児島未散 「ジプシー」

 91年のヒット曲。浅野温子が出演するライオンのシャンプーのCFソングとして大量オンエアされたことがきっかけとなってヒットを記録した。CMでサビを一瞬だけ聞くと当時アイドルでひとり勝ち状態だった工藤静香に声がそっくりに聞こえるけれども(――それが聞き手にとってフックになったんだろうな、あ、今度の静香の新曲いいかも、と、私もうっかり思ったし)、実際とおしで聞くとそこまででもなかったのが今でも不思議。
 作・編曲は馬飼野康二、作詞は浅野温子の旦那でCMプランナーでもある魚住勉――ってわけで初めからコマーシャルありきの企画ソングといった方がいいのかな。歌謡感の高い湿ったサウンドで「謎めいた女」を歌うという、「桃色吐息」系のいわゆるカラオケバーの似あうアダルティーな一品に仕上がっている。
 児島未散宝田明児島明子の娘で、85年に歌手デビューするがこの曲のヒットするまでとりわけの履歴があるわけでもなく、アイドルともシンガーとも女優ともモデルともタレントともつかない感じのポジションだった。ポピュラリティーのない今井美樹といったところか。よく言えば二世タレントらしい《がっつかない》ところが、美点でもあり欠点でもあったわけだが、この曲ではそんな「いいところのお嬢さん」を越えて「いい女」たろうとしている。頑張って舌ったらずな舌をのばして背伸びしている姿も微笑ましく、それが多くの人の心に刺さったのだろう。ヘタウマな歌唱を含めて味わいがある。ま、曲自体、当時なら工藤静香とか中森明菜とか中山美穂とか、アダルト志向のアイドルシンガーなら誰でも一定の成果のあげられるだろう佳曲ではあったのだろうけれどもね。
 とはいえ彼女にとってのアダルト歌謡はこれだけ。
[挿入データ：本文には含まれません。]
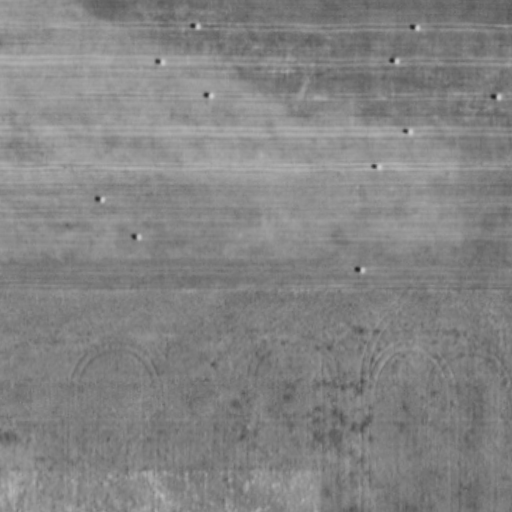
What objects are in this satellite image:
road: (473, 8)
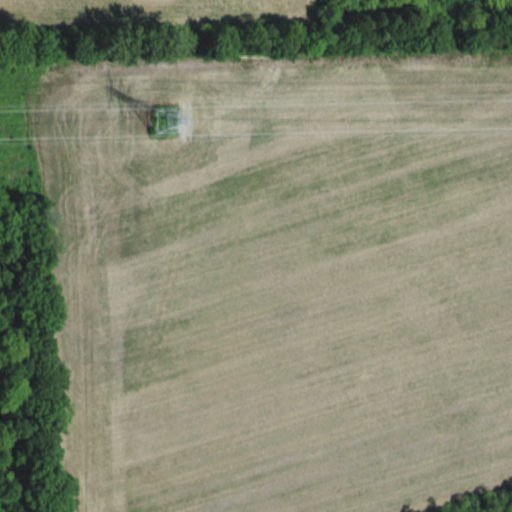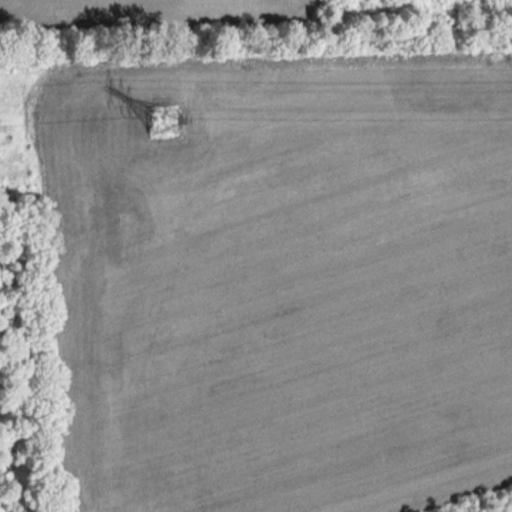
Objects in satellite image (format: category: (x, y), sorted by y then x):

後に発売された同名タイトルのアルバム「ジプシー」で既にこの路線は限界だったようで、すぐにもともとの領域である平明な同世代のOL向けAORへとハンドルを切り替えていくようになる。ただそちらの世界はちょっと凡庸がすぎるようで私は好かんとですよ。その後の彼女は歌手活動休止し「金八先生」に出演するなど女優として活動していたが、今は引退している。
 ちなみに事務所は欽ちゃんの浅井企画。ホント、いい人そうで押しの弱い人が好きだよね、ここの事務所は。